Monday, May 23, 2011

I'd Love To Turn You On #33 - Scott Walker – Scott 4 (Mercury/Fontana)

There are two seemingly irreconcilable Scott Walkers. The first Scott Walker was an Ohio-born teen idol who seduced every girl in England with his dreamy looks, Sinatra-baritone and epic ballads. The second Scott Walker, the one working in the last twenty-five years, is a fiercely independent artist, skirting the outer edges of avant-garde pop music. These two men have seemingly nothing in common, except that they are in fact the same man. And, in between these two polar opposite points is an album he made in 1969 called Scott 4.
After leaving pinup idols The Walker Brothers in 1967, Scott had attempted to shed his teenybopper Tom Jones-like image and stretch out artistically. On his first three solo albums Scott showed that he was already different from he rest, spinning tales involving undesirable fringe characters set to lush but often discordant arrangements, completely at odds with what was happening in the music world at the time. By 1969 and Scott 4, he had moved so far away from acceptable subject material and the musical mainstream that his audience abandoned him. Ironically, it is this move away from the formulaic that has made Scott's catalogue so richly rewarding, and turned Scott into a figure of contemporary fascination.
If you'd been one of the hundreds of people who had bought this LP in 1969, you would have immediately noticed that this was not the usual record, even for Scott Walker. Beside shots of a serious Scott is an impenetrable Albert Camus quote and a still from Ingmar Bergman's film The Seventh Seal. And then there is a photograph of Joseph Stalin. Upon putting the record on your turntable, you would realize that the starkness, otherness and haunting imagery wasn't on the cover only, but in the grooves as well.
Bergman's 1957 existential classic is retold in the stunning opening cut, “The Seventh Seal.” Flamenco guitar and trumpets start things off in dashing style, as Scott narrates the grim goings-on of various knights, doomed witches and Death himself. Given the personal nature of his material at this point, the knight's lament “My life is a vain pursuit” sounds piercingly autobiographical. Following on, we are treated to a series of relatively stripped back vignettes, each more gorgeous than the last.

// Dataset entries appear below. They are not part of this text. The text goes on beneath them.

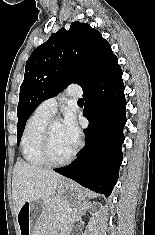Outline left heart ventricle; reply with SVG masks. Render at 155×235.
I'll return each instance as SVG.
<instances>
[{"label": "left heart ventricle", "mask_w": 155, "mask_h": 235, "mask_svg": "<svg viewBox=\"0 0 155 235\" xmlns=\"http://www.w3.org/2000/svg\"><path fill=\"white\" fill-rule=\"evenodd\" d=\"M74 146L68 140L62 124L58 121L52 126L51 131V154L57 159L66 158L73 150Z\"/></svg>", "instance_id": "b2bd125f"}]
</instances>
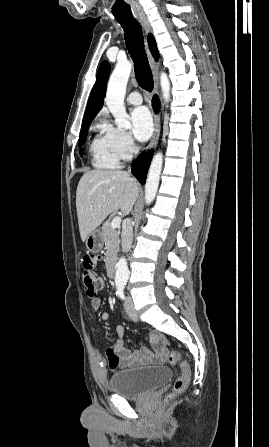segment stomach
I'll list each match as a JSON object with an SVG mask.
<instances>
[{
  "label": "stomach",
  "instance_id": "obj_1",
  "mask_svg": "<svg viewBox=\"0 0 269 447\" xmlns=\"http://www.w3.org/2000/svg\"><path fill=\"white\" fill-rule=\"evenodd\" d=\"M86 247L89 251L97 253L104 245V237L101 229H94L85 239Z\"/></svg>",
  "mask_w": 269,
  "mask_h": 447
}]
</instances>
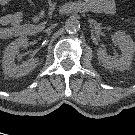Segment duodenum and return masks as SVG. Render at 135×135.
<instances>
[{"mask_svg":"<svg viewBox=\"0 0 135 135\" xmlns=\"http://www.w3.org/2000/svg\"><path fill=\"white\" fill-rule=\"evenodd\" d=\"M23 32H24L25 34H29V33L31 32V29H30L29 27H25V28L23 29Z\"/></svg>","mask_w":135,"mask_h":135,"instance_id":"duodenum-1","label":"duodenum"}]
</instances>
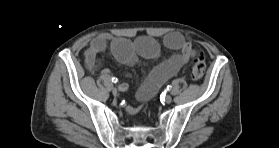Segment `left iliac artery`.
Wrapping results in <instances>:
<instances>
[{"label": "left iliac artery", "mask_w": 279, "mask_h": 148, "mask_svg": "<svg viewBox=\"0 0 279 148\" xmlns=\"http://www.w3.org/2000/svg\"><path fill=\"white\" fill-rule=\"evenodd\" d=\"M172 89V86L171 85H168L166 90L170 91Z\"/></svg>", "instance_id": "obj_1"}]
</instances>
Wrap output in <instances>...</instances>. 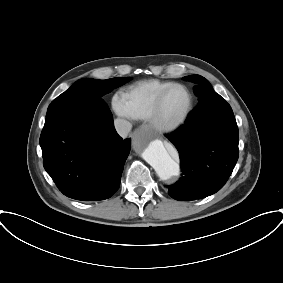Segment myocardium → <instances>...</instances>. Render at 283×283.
<instances>
[{
    "label": "myocardium",
    "mask_w": 283,
    "mask_h": 283,
    "mask_svg": "<svg viewBox=\"0 0 283 283\" xmlns=\"http://www.w3.org/2000/svg\"><path fill=\"white\" fill-rule=\"evenodd\" d=\"M181 88L184 89L188 96H189V103L187 106V109L185 110L184 114L176 121L171 123L163 122L160 113H161V107L162 103L167 96V94L172 91L173 89ZM194 109V95L192 91L184 84L180 83H173L172 85L165 88L157 97L151 115L149 117V123L152 126L154 130H156L159 133L163 134H170L177 130H179L189 119L190 115L192 114Z\"/></svg>",
    "instance_id": "f54148a6"
}]
</instances>
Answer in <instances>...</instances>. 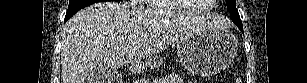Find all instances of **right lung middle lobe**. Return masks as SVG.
<instances>
[{"mask_svg":"<svg viewBox=\"0 0 307 83\" xmlns=\"http://www.w3.org/2000/svg\"><path fill=\"white\" fill-rule=\"evenodd\" d=\"M104 1L106 0H70L65 17H71L80 9L87 7L93 3L104 2Z\"/></svg>","mask_w":307,"mask_h":83,"instance_id":"right-lung-middle-lobe-1","label":"right lung middle lobe"}]
</instances>
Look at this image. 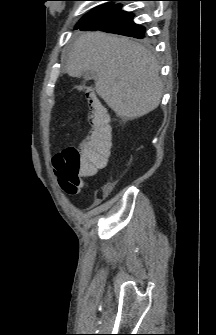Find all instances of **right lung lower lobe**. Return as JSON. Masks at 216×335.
<instances>
[{"label":"right lung lower lobe","mask_w":216,"mask_h":335,"mask_svg":"<svg viewBox=\"0 0 216 335\" xmlns=\"http://www.w3.org/2000/svg\"><path fill=\"white\" fill-rule=\"evenodd\" d=\"M133 16L130 12L122 11L121 5L117 4L79 28L81 30H101L142 39L145 28L135 24Z\"/></svg>","instance_id":"obj_1"}]
</instances>
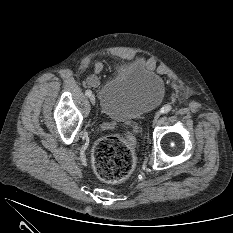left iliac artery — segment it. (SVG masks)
<instances>
[{
  "instance_id": "obj_1",
  "label": "left iliac artery",
  "mask_w": 233,
  "mask_h": 233,
  "mask_svg": "<svg viewBox=\"0 0 233 233\" xmlns=\"http://www.w3.org/2000/svg\"><path fill=\"white\" fill-rule=\"evenodd\" d=\"M171 110V106L165 105L161 108L160 113L167 114Z\"/></svg>"
}]
</instances>
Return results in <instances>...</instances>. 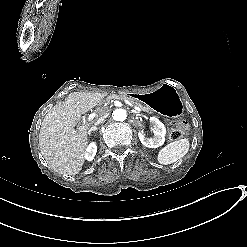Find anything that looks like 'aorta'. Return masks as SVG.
Segmentation results:
<instances>
[{"mask_svg": "<svg viewBox=\"0 0 247 247\" xmlns=\"http://www.w3.org/2000/svg\"><path fill=\"white\" fill-rule=\"evenodd\" d=\"M112 117L115 121H124L127 118V113L125 109H116L112 113Z\"/></svg>", "mask_w": 247, "mask_h": 247, "instance_id": "762f6f07", "label": "aorta"}]
</instances>
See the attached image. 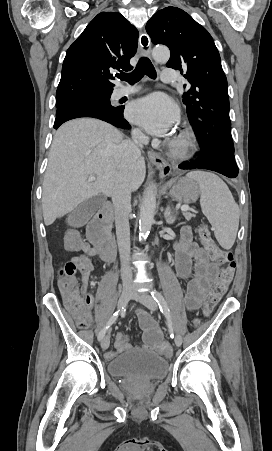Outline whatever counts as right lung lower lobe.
Wrapping results in <instances>:
<instances>
[{
    "instance_id": "obj_1",
    "label": "right lung lower lobe",
    "mask_w": 272,
    "mask_h": 451,
    "mask_svg": "<svg viewBox=\"0 0 272 451\" xmlns=\"http://www.w3.org/2000/svg\"><path fill=\"white\" fill-rule=\"evenodd\" d=\"M80 117H92L97 118L103 121H106L116 127L120 128H129L128 122L123 118V108L120 107V110L112 113L107 114L104 112H99L97 110L88 109V108H81V109H75L68 111L60 116H57L54 123V128L57 129L61 124L64 122L80 118Z\"/></svg>"
}]
</instances>
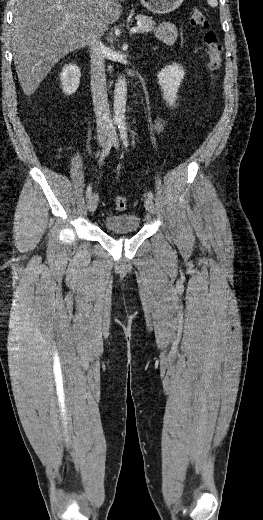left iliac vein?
Instances as JSON below:
<instances>
[{"mask_svg":"<svg viewBox=\"0 0 263 520\" xmlns=\"http://www.w3.org/2000/svg\"><path fill=\"white\" fill-rule=\"evenodd\" d=\"M112 144L115 148H118L119 146V140H118V137L116 135V132H113V140H112ZM144 205H145V208L146 210L150 213V214H154L155 212V206H154V203L152 201L151 198L147 197L144 201Z\"/></svg>","mask_w":263,"mask_h":520,"instance_id":"4c4485c4","label":"left iliac vein"}]
</instances>
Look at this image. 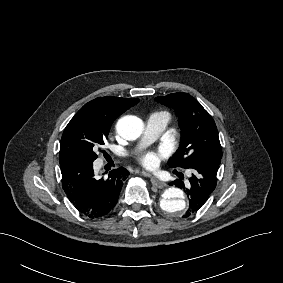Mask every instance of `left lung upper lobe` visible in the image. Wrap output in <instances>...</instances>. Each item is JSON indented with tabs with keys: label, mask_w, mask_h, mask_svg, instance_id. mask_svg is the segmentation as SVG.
<instances>
[{
	"label": "left lung upper lobe",
	"mask_w": 283,
	"mask_h": 283,
	"mask_svg": "<svg viewBox=\"0 0 283 283\" xmlns=\"http://www.w3.org/2000/svg\"><path fill=\"white\" fill-rule=\"evenodd\" d=\"M156 100L176 110L181 126L180 147L168 161L169 166L188 169L204 158H222L215 122L193 96L180 92Z\"/></svg>",
	"instance_id": "5c2ea615"
}]
</instances>
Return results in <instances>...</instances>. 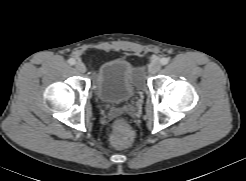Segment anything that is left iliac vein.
Wrapping results in <instances>:
<instances>
[{
  "mask_svg": "<svg viewBox=\"0 0 246 181\" xmlns=\"http://www.w3.org/2000/svg\"><path fill=\"white\" fill-rule=\"evenodd\" d=\"M161 69V64L158 61H153L150 63L148 70L150 73L155 74Z\"/></svg>",
  "mask_w": 246,
  "mask_h": 181,
  "instance_id": "1",
  "label": "left iliac vein"
}]
</instances>
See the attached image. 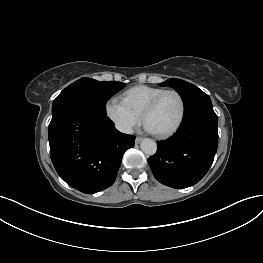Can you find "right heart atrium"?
Wrapping results in <instances>:
<instances>
[{"label": "right heart atrium", "mask_w": 263, "mask_h": 263, "mask_svg": "<svg viewBox=\"0 0 263 263\" xmlns=\"http://www.w3.org/2000/svg\"><path fill=\"white\" fill-rule=\"evenodd\" d=\"M105 112L115 128L124 134L132 133L141 123V116L116 98H111L106 102Z\"/></svg>", "instance_id": "right-heart-atrium-1"}]
</instances>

“The Old Man's Back Again (Dedicated To The Neo-Stalinist Regime)” is an oddly upbeat saga of Soviet terror magnificently set with a male voice choir and lazy Serge Gainsbourg-esque backing. “Angels of Ashes” is a dreamsong that, unlike his more recent nightmarish work, hints that Scott may have inhabited a world of ecstatic beauty during the twilight hours. Best of all is the profound “Boy Child,” a philosophical number with an utterly unique orchestral backing. It's spine tingling stuff, if you let yourself in. You've never heard anything like “Hero of the War,” an ironic tale of a veteran-turned-vegetable set to a killer Bo Diddley beat and phased strings. In the middle of all that, there are “Duchess” and “The World's Strongest Man,” two of the most achingly beautiful love songs ever written.
Scott 4 is the most dazzling work by one of pop music's most brilliant minds, and one of the genre's few flirtations with true greatness. His vocal styling was a huge influence on David Bowie and Bryan Ferry and his singular artistic quest continues to inspire legions of respected music acts from The Smiths and Nick Cave to Radiohead and Portishead. Listen, and see why.